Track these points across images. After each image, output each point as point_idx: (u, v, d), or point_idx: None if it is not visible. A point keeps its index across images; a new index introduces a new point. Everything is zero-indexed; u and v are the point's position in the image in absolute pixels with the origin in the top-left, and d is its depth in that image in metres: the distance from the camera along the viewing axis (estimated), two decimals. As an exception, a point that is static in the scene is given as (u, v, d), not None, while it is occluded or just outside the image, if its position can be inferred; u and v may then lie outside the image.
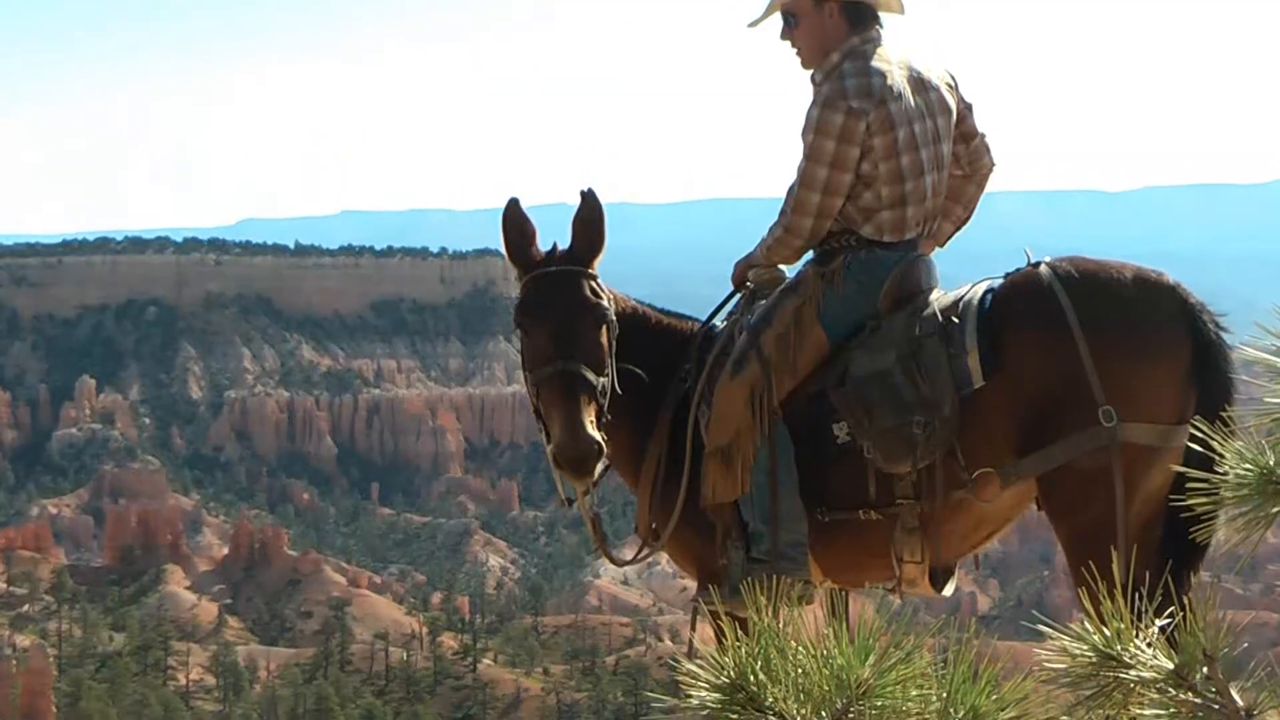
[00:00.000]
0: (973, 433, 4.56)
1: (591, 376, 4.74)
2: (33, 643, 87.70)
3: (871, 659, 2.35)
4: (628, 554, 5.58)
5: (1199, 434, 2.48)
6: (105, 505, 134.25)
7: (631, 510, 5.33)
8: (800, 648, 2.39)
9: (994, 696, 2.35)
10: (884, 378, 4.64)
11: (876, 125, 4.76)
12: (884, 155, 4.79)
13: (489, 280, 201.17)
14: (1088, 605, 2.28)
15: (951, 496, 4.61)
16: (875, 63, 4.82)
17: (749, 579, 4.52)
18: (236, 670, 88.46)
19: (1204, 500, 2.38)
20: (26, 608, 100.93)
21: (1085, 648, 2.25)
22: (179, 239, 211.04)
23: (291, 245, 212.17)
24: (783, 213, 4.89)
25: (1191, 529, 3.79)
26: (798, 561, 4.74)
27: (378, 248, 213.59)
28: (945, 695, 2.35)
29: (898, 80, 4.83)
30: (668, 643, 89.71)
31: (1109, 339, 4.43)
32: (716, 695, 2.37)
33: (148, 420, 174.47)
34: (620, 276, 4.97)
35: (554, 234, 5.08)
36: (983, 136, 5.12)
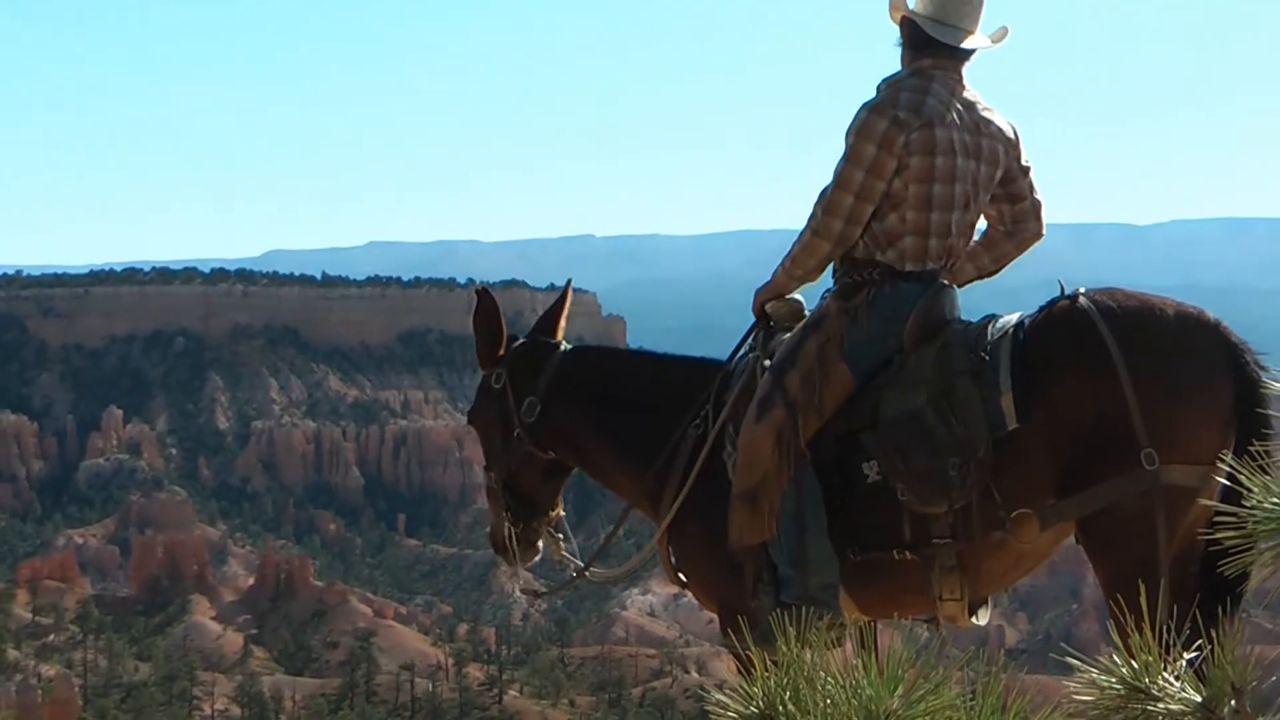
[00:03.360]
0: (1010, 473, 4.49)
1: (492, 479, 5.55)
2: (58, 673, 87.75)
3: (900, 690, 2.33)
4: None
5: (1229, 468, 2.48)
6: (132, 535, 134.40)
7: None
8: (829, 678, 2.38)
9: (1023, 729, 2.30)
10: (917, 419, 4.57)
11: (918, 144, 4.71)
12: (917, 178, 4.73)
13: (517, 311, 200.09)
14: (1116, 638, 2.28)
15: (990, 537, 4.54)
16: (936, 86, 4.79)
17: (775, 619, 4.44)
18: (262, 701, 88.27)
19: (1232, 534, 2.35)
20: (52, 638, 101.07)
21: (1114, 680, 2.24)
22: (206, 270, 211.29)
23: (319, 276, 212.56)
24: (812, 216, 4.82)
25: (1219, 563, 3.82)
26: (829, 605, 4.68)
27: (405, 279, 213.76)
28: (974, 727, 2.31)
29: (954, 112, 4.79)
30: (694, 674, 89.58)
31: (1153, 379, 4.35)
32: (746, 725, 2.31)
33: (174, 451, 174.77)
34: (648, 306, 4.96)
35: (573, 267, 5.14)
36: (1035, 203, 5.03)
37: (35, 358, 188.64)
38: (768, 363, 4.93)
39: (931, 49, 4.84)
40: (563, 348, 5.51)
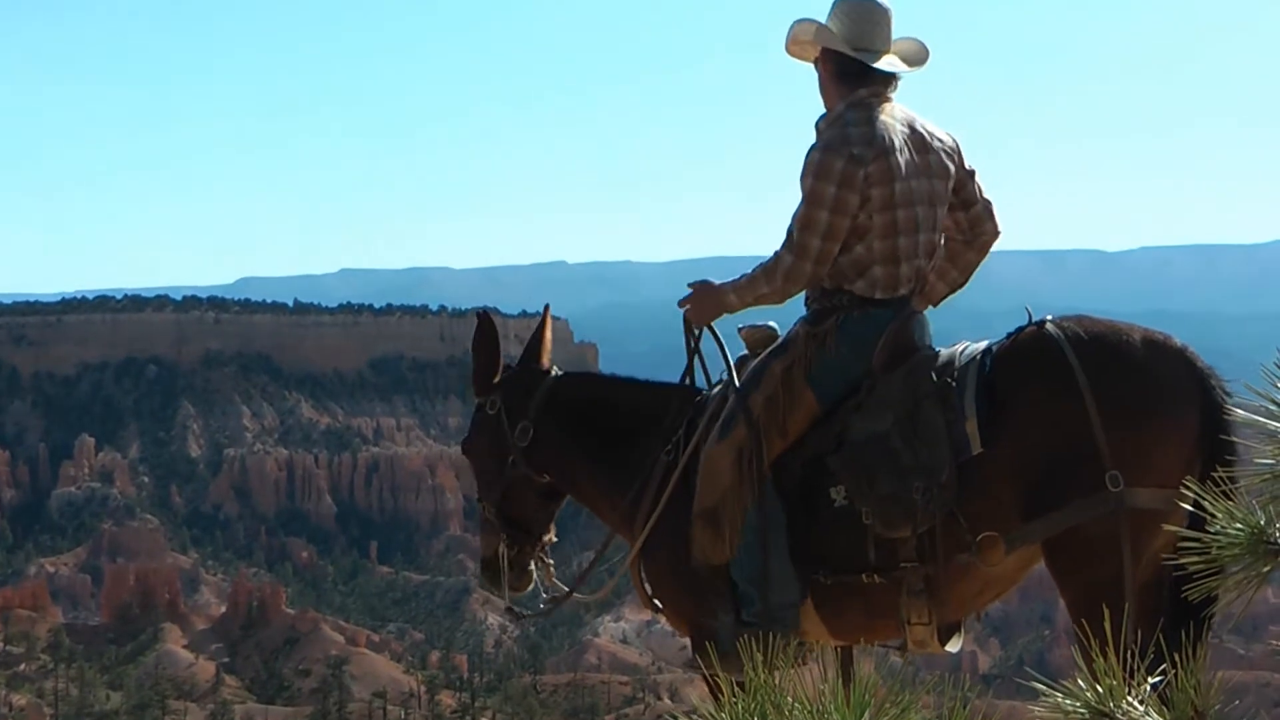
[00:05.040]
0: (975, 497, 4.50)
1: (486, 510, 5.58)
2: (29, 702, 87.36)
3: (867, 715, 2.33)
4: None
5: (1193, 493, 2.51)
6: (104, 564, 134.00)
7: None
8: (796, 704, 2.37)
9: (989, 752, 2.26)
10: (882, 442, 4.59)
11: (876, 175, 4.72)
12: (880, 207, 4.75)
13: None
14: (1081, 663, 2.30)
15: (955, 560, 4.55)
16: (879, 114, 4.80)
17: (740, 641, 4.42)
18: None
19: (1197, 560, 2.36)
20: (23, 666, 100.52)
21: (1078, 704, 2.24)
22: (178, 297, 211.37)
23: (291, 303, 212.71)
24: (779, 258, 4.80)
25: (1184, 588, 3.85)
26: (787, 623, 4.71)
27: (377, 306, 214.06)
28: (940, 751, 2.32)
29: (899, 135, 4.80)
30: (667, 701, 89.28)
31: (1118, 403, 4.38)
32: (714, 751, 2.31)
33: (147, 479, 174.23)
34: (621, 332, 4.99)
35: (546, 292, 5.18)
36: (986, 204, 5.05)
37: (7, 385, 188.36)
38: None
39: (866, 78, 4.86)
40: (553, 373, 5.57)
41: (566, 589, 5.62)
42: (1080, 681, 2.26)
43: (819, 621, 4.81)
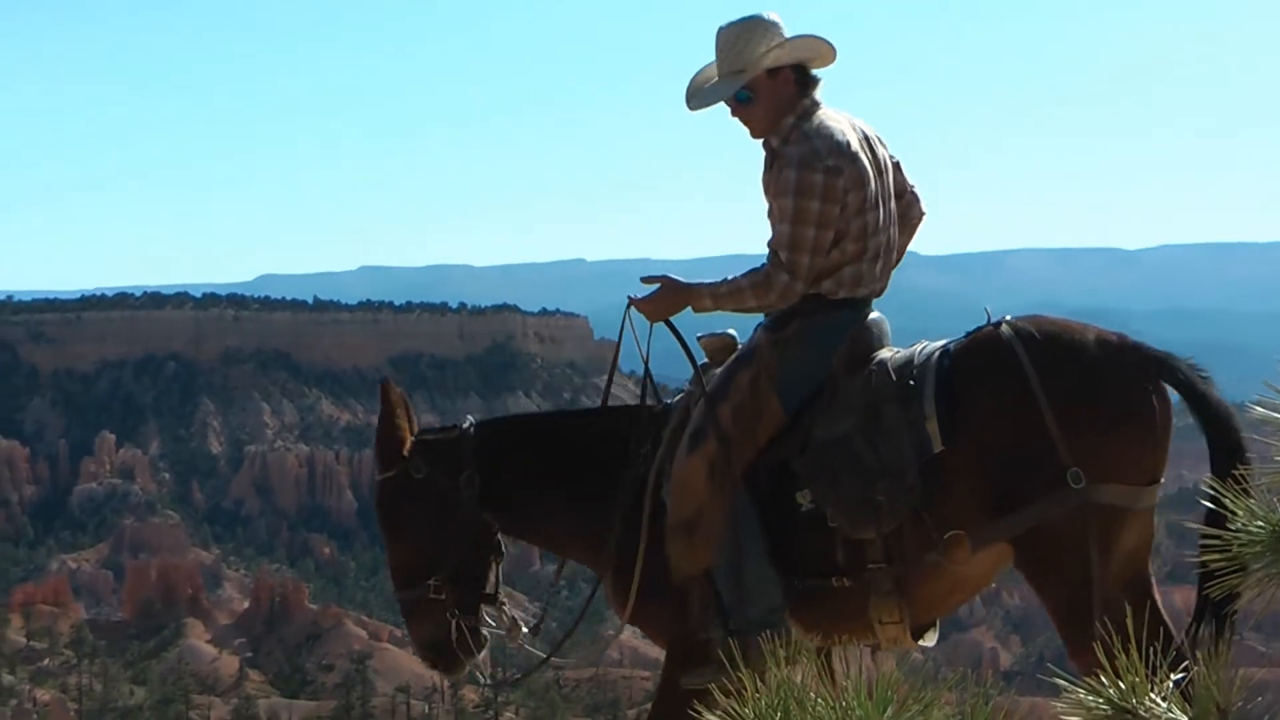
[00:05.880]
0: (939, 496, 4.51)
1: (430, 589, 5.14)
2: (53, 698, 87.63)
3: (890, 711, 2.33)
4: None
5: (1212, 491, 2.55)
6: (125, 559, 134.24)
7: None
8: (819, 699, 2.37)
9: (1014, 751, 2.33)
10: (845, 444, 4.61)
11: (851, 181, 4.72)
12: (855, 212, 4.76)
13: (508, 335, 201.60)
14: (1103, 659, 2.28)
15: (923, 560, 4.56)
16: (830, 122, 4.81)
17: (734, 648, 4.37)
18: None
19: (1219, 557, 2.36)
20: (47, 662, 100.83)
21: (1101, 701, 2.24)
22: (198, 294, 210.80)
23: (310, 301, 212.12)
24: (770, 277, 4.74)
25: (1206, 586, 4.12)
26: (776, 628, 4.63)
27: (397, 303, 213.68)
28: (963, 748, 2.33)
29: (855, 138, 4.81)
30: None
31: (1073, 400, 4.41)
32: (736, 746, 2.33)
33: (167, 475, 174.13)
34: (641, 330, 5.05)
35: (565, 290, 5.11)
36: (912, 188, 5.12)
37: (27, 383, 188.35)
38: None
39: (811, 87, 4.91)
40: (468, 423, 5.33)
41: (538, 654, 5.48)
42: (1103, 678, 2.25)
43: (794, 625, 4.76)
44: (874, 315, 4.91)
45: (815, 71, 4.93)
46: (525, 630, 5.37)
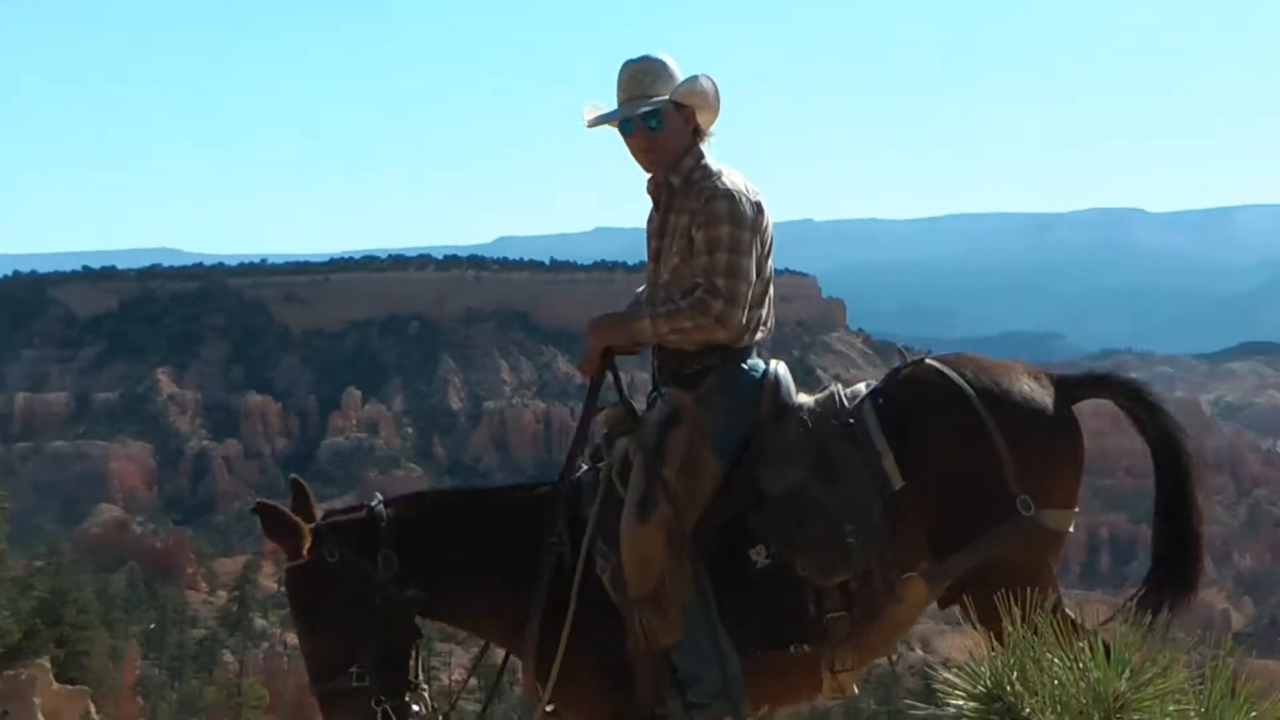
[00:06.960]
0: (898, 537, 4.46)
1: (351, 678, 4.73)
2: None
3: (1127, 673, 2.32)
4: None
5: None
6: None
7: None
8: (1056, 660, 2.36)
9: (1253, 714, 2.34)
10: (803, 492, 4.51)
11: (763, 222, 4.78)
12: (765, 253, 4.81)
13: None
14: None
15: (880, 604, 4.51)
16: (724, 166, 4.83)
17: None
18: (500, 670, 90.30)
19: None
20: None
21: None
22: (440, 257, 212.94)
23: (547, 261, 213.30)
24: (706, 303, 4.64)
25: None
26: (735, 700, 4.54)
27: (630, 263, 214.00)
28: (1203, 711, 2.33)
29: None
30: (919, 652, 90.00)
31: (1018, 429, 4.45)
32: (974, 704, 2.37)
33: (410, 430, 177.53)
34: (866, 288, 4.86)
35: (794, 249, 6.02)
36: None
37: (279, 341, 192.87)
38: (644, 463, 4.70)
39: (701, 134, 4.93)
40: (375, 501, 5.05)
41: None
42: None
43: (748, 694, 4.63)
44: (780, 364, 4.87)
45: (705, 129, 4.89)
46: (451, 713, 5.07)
------------------------------------------------
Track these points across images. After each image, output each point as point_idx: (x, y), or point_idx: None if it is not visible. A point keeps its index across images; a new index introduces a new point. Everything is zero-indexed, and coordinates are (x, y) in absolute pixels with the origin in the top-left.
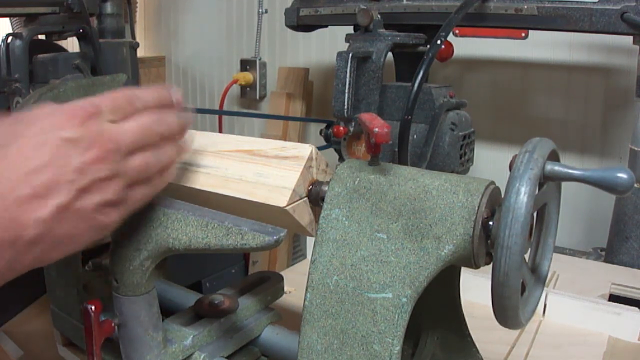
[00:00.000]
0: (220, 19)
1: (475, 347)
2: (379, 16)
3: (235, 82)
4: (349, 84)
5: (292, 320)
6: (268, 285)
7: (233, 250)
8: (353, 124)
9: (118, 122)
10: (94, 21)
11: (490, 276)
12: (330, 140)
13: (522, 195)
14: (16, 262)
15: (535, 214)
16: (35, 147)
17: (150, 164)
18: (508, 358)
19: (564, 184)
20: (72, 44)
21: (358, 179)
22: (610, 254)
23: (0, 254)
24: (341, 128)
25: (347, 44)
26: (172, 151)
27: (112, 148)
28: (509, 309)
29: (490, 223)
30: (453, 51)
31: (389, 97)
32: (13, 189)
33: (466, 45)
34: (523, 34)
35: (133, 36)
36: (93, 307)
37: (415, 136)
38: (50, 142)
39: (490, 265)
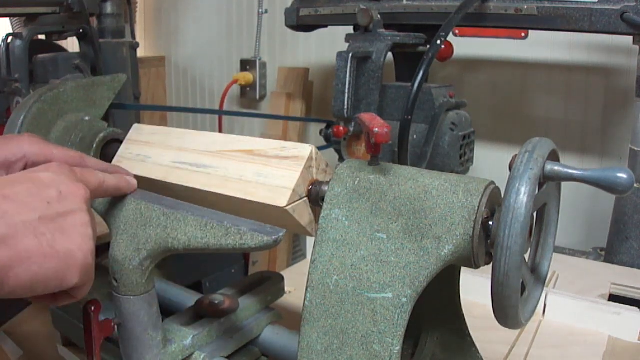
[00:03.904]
------------------------------------------------
#### Exercise:
The output is the stretch above from the line with "29: (898, 80, 4.83)" through the line with "6: (132, 535, 134.40)", copied word for word with both ends kept and every picture dropped.

#### Task response:
29: (898, 80, 4.83)
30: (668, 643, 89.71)
31: (1109, 339, 4.43)
32: (716, 695, 2.37)
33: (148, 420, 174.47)
34: (620, 276, 4.97)
35: (554, 234, 5.08)
36: (983, 136, 5.12)
[00:03.360]
0: (1010, 473, 4.49)
1: (492, 479, 5.55)
2: (58, 673, 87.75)
3: (900, 690, 2.33)
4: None
5: (1229, 468, 2.48)
6: (132, 535, 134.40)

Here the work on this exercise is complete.